# [What you will do]
1) Answer these questions from the article on European new-car sales, one line each:
(a) By what percentage were new-car registrations in the European Union down in June compared with a year earlier?
(b) How far below the 2006 level are sales in the euro zone as a whole?
(c) Which four countries have seen sales fall by at least 50 percent?
2) Translate this sentence from the article on European new-car sales into Spanish: "New-car sales have long been a reliable economic indicator, one that falls sharply when recessions start and then rises rapidly when economies recover."

— start Source extract —

March 28, 2024

Off the Charts: New-Car Salesmen Are Lonely in Europe

The European Automobile Manufacturers’ Association reported this week that new-car registrations in the European Union were down 6 percent in June compared with those in the month a year earlier and were running at their slowest pace since 1996.

Even in Germany, whose economy has been stronger than those of most of its European brethren, sales were the lowest for any June since the country was unified in 1990.

The lone bright spot was Britain, where June sales were up 13 percent from a year earlier. Retail sales in general have been surprisingly strong in Britain in recent months, and, as can be seen from the accompanying charts, in the last 12 months its new-car registrations were 9 percent higher than in the previous 12 months, making it one of only three European countries shown to have posted an increase.

At the same time, auto sales have been on the rise in the United States and were higher in the last 12 months than at any time since 2008.

New-car sales have long been a reliable economic indicator, one that falls sharply when recessions start and then rises rapidly when economies recover. That is largely because car purchases can often be postponed if buyers are worried, creating pent-up demand when recessions end.

In some of the European countries struggling the most, where an end to the recession appears to be far-off, new-car sales have been falling steadily for years as those who absolutely must buy a car choose a used one instead. In some countries, there is an active business importing used cars from more prosperous nations.

The charts show the level of sales in the last 12 months compared with those for the calendar year 2006, before the credit crisis led to the Great Recession. In a handful of countries, sales are higher now, and in the United States the decline is only 5 percent.

But in the euro zone as a whole, sales are 28 percent below the 2006 level. In Spain, Greece, Portugal and Ireland, sales are down by at least 50 percent, and in most of those countries there is no sign of recovery. Outside the euro zone, sales in Romania and Hungary are also far below the 2006 level.

In the early days of the credit crisis, new-car sales held up better in Europe than in the United States, and more generous “cash for clunkers” incentives ignited a rebound in 2010. But since then, weakening European economies have led to new declines that show no sign of ending.

One of the sharpest declines is in the Netherlands, which has fallen into a new recession amid rising unemployment and falling consumer confidence. June new-car registrations were less than half the level of the previous June, and sales in the last 12 months are down nearly a third compared with those in the period a year earlier.

— end Source extract —
— start Dataset —

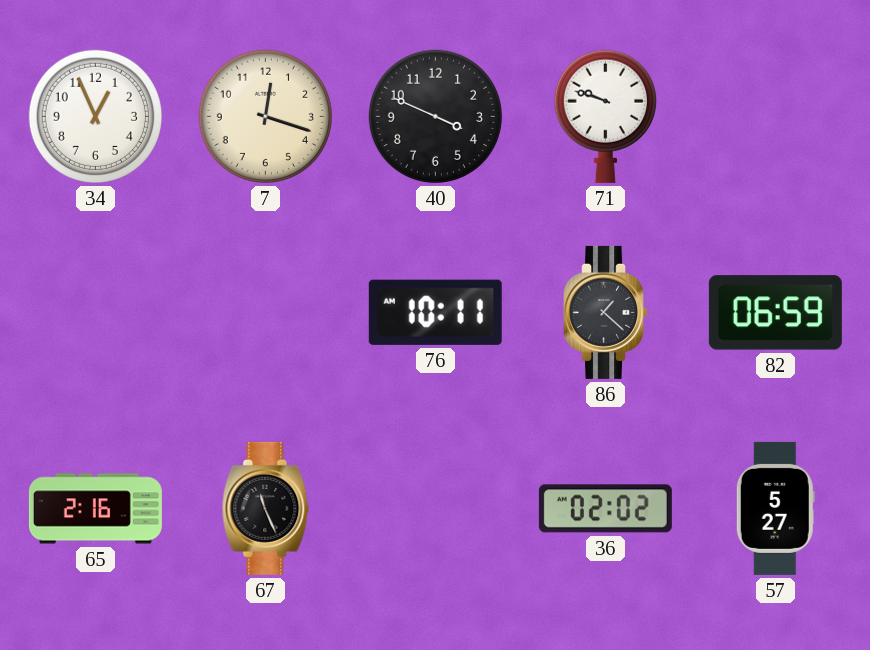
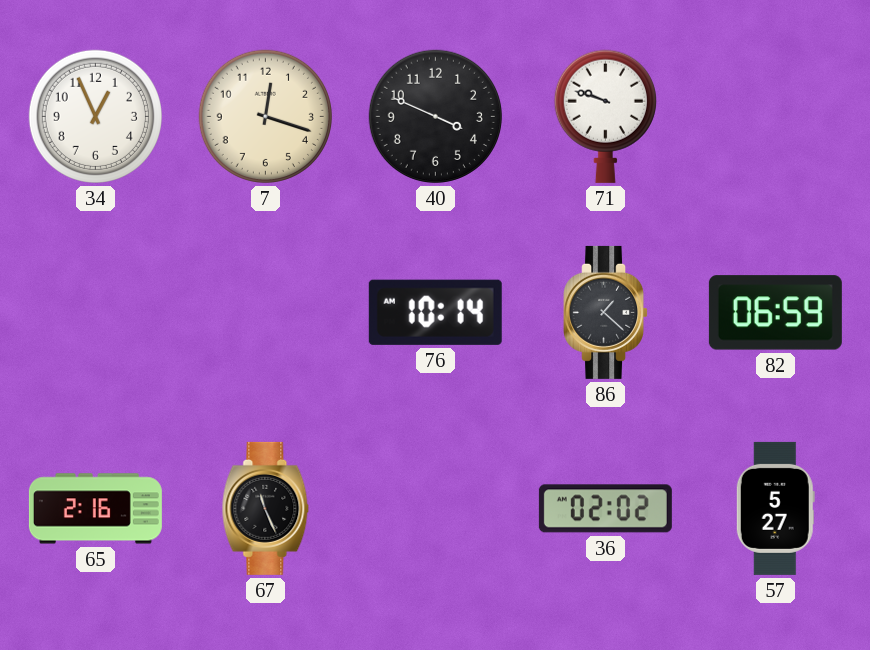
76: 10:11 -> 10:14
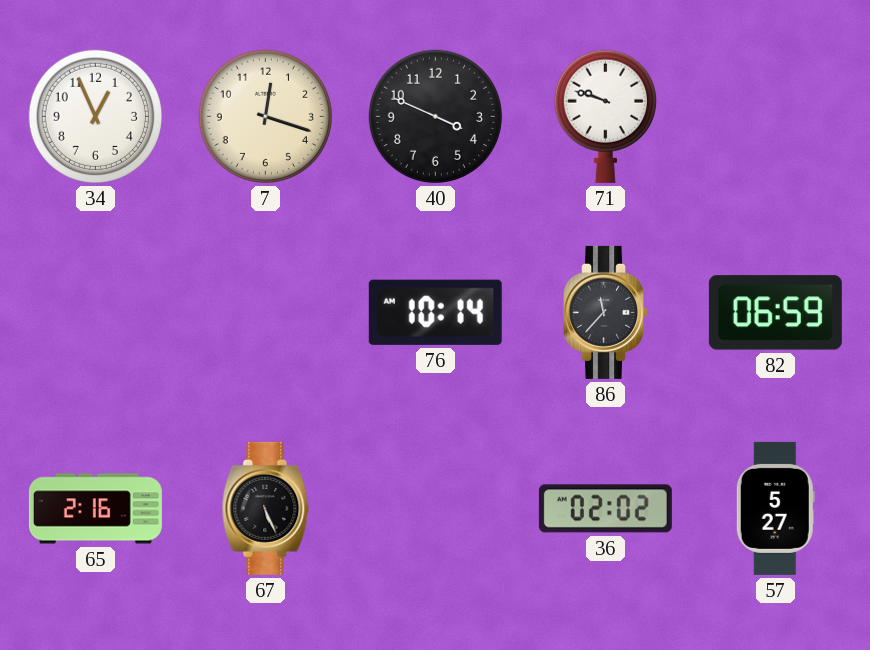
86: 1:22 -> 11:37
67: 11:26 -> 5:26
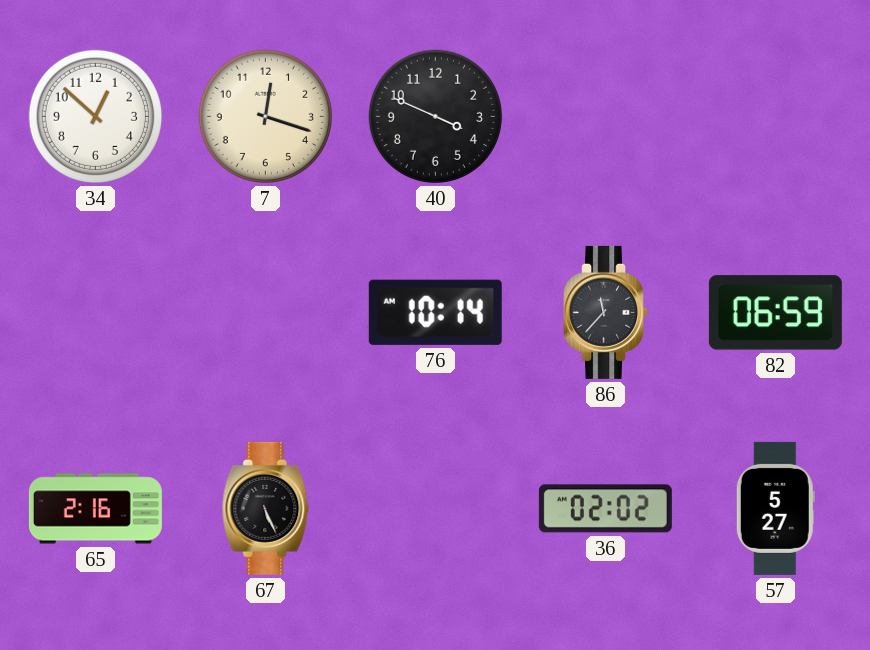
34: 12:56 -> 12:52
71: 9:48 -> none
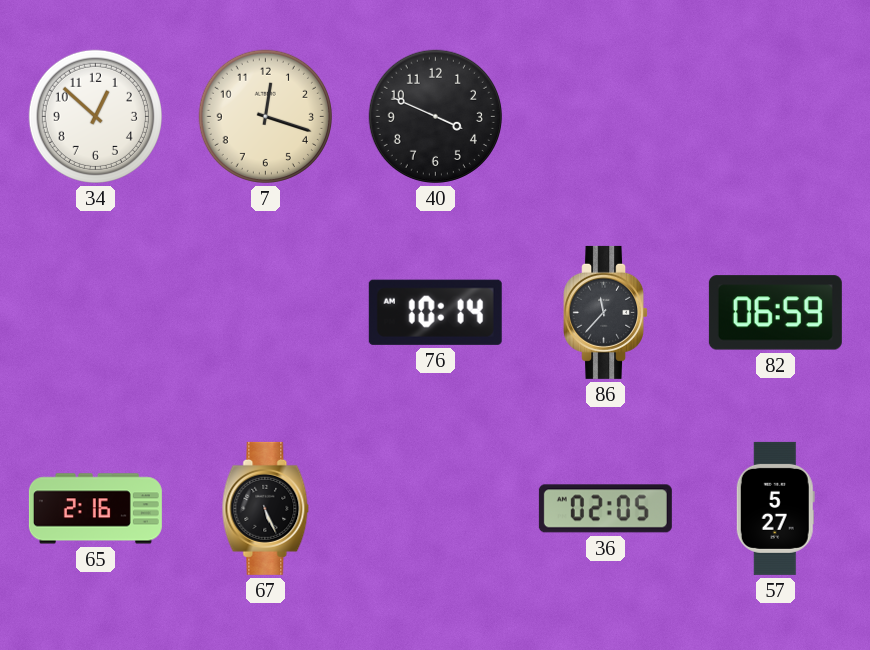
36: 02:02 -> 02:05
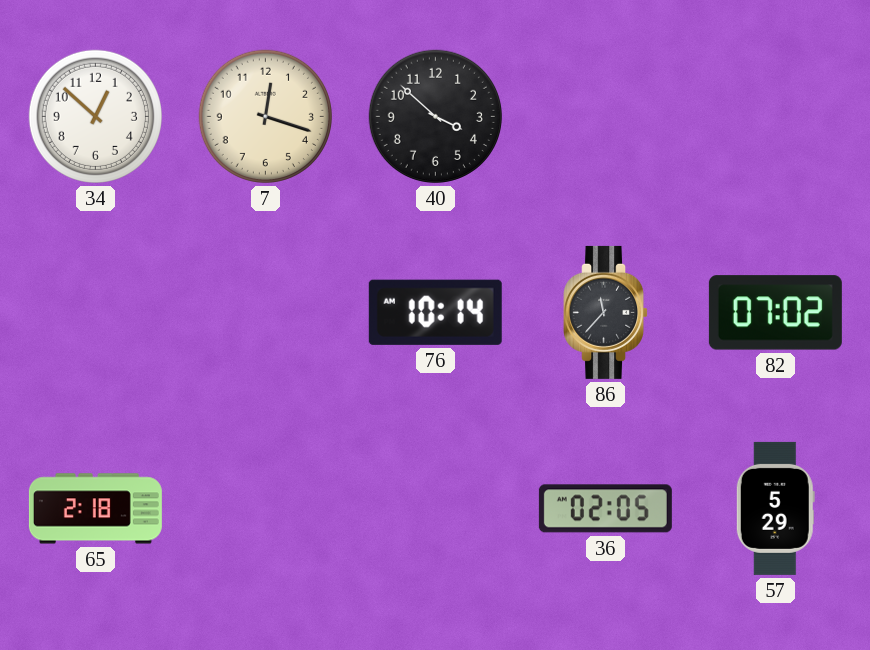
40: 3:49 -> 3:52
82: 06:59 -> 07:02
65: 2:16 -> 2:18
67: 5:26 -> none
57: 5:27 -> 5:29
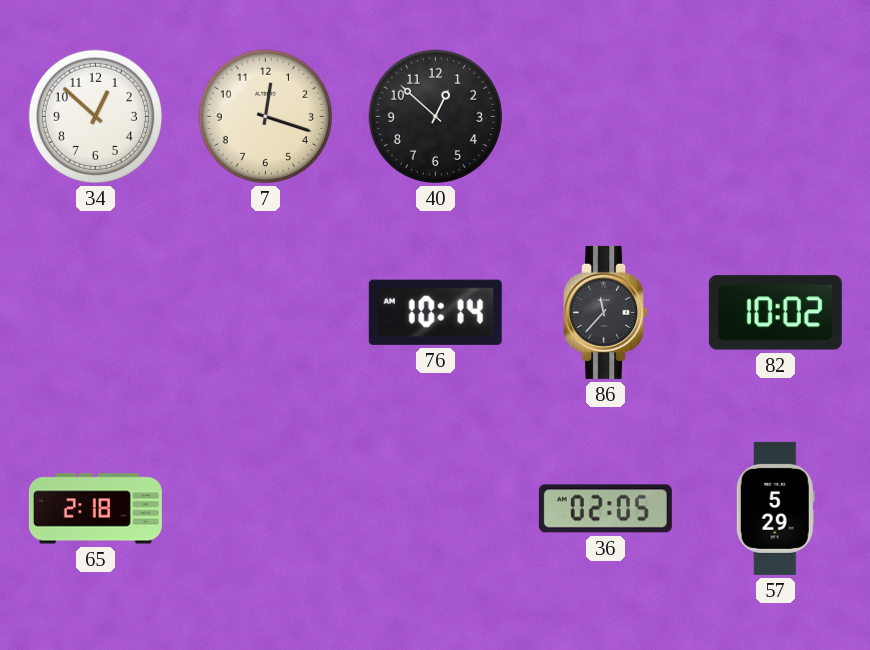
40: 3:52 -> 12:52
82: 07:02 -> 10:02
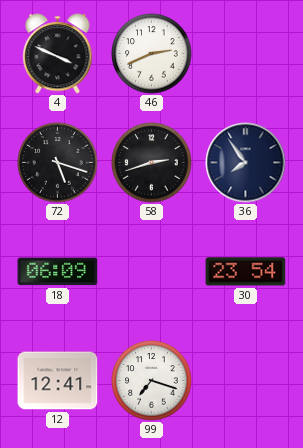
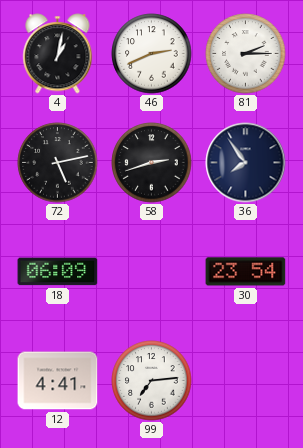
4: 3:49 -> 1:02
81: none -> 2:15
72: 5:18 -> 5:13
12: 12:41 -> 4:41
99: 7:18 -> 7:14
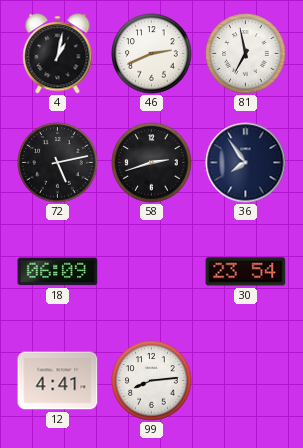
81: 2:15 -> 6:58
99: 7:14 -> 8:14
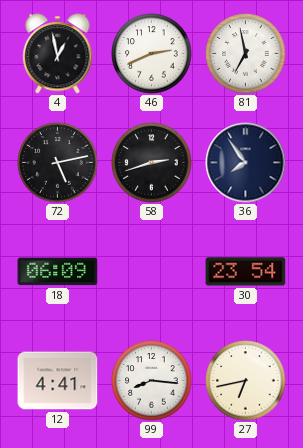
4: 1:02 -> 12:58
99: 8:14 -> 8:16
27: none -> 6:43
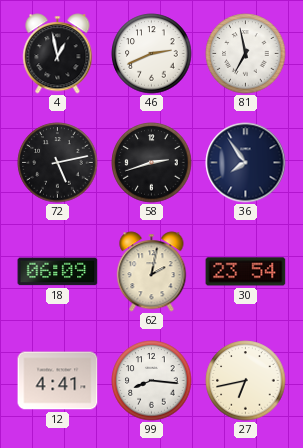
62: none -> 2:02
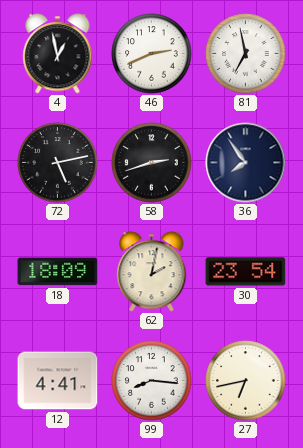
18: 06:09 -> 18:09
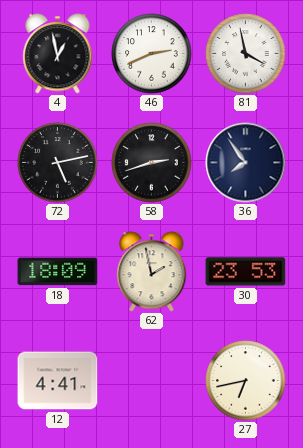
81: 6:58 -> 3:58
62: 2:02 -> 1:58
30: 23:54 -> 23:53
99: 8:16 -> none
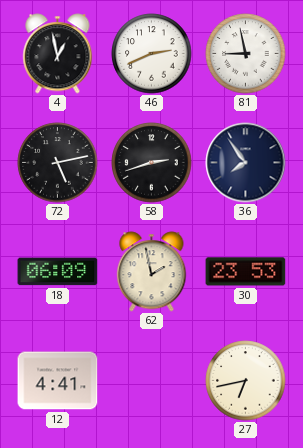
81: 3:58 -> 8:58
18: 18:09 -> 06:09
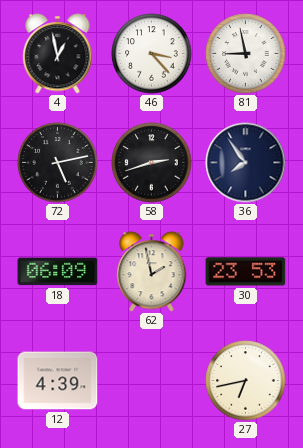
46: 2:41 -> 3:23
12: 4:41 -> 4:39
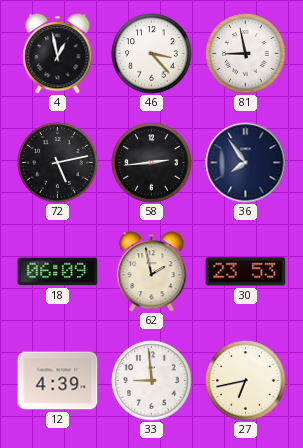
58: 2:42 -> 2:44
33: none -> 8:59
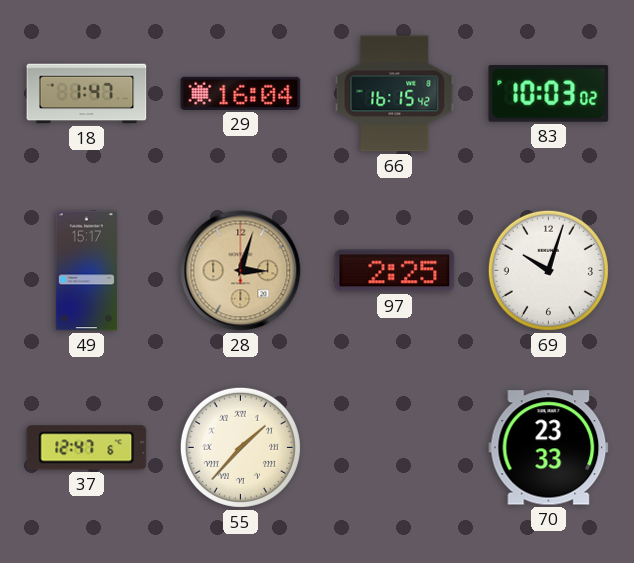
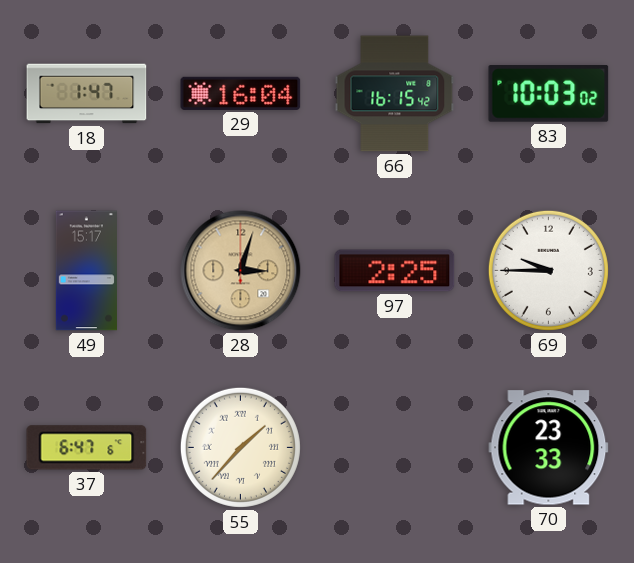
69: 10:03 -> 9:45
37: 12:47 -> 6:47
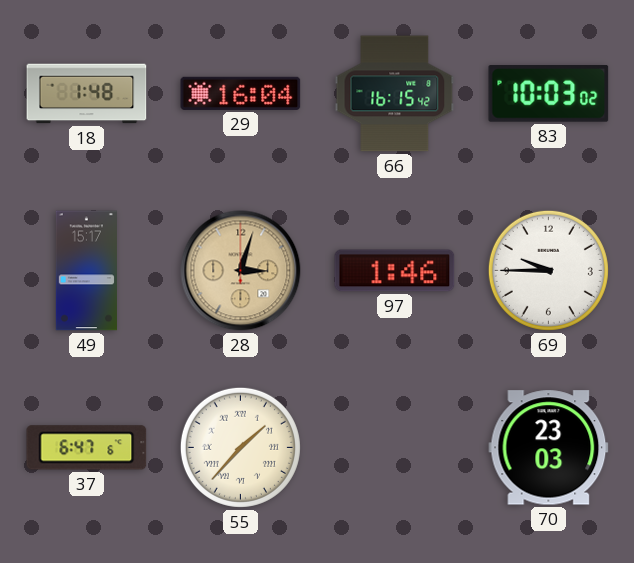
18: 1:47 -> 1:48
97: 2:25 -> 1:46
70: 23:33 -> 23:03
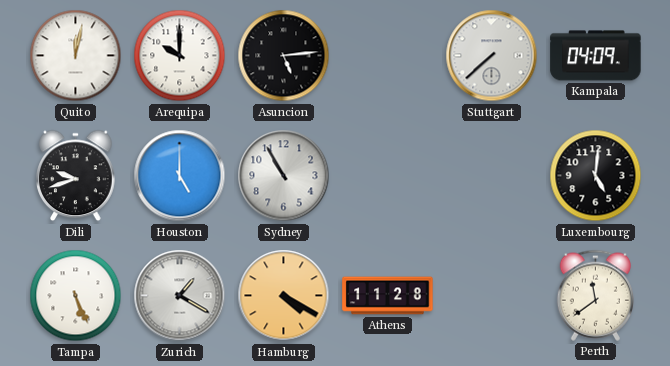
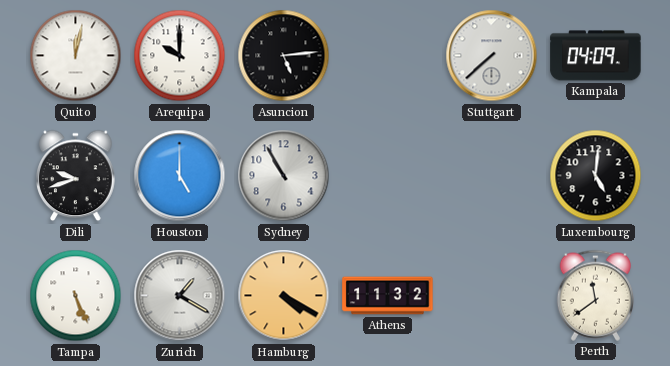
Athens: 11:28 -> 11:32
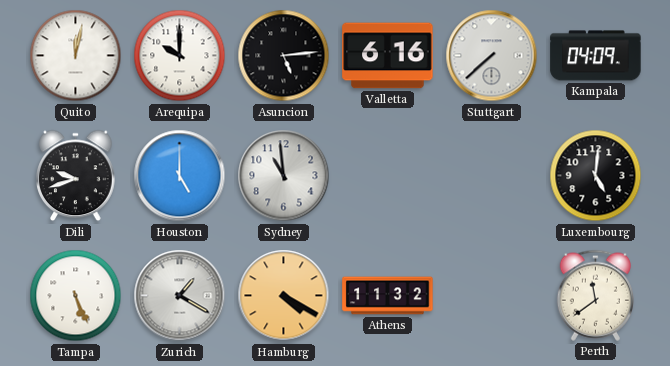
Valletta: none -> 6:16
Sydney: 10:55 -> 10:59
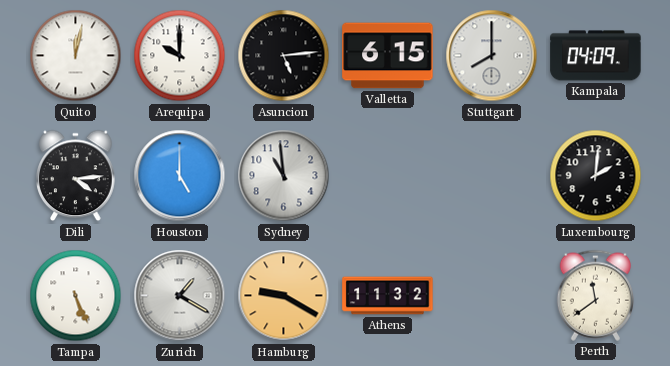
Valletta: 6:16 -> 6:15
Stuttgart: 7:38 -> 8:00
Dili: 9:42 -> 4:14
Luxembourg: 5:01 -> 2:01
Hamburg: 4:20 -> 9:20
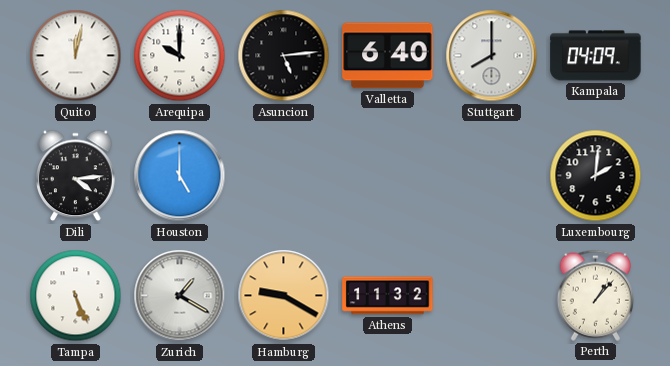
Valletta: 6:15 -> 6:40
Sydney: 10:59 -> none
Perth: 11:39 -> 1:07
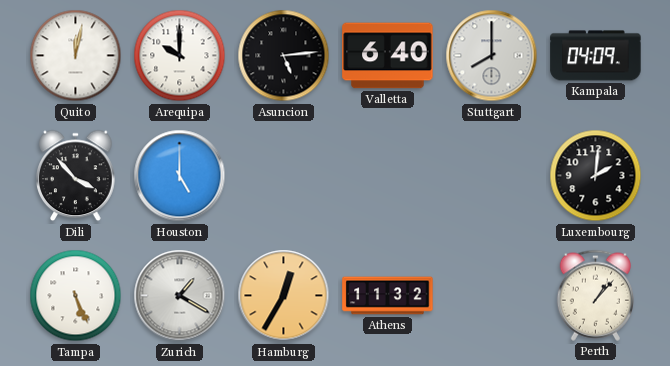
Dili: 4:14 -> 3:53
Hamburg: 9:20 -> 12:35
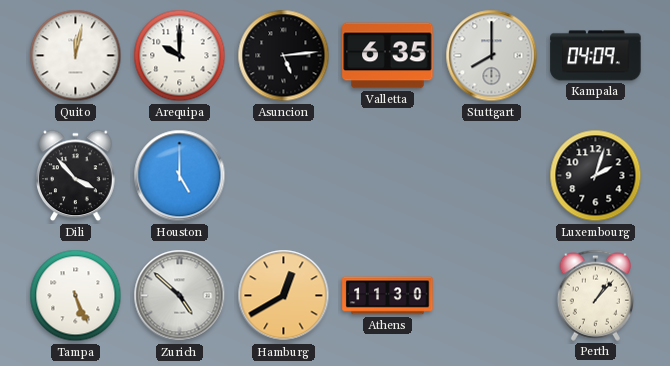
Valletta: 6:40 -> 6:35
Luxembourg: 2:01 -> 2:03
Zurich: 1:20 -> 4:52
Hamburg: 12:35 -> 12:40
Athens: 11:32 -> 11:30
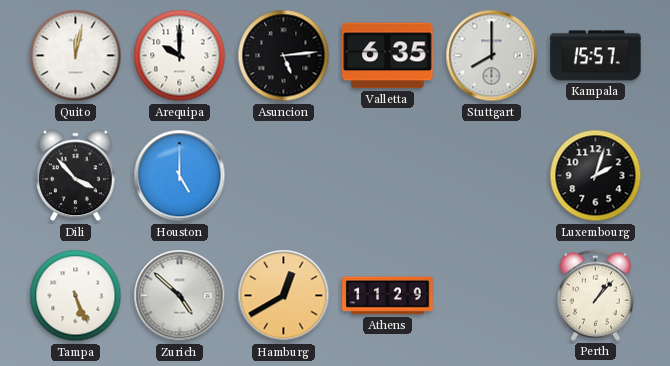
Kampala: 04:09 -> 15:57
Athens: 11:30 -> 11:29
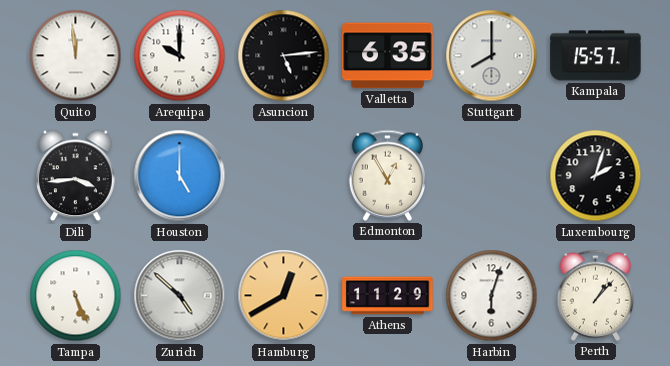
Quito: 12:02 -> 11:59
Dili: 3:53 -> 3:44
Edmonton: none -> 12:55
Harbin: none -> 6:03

— end Dataset —

# [Answers given]
1)
(a) 6 percent
(b) 28 percent
(c) Spain, Greece, Portugal and Ireland

2) Las ventas de automóviles nuevos han sido durante mucho tiempo un indicador económico fiable, uno que cae bruscamente cuando comienzan las recesiones y luego sube rápidamente cuando las economías se recuperan.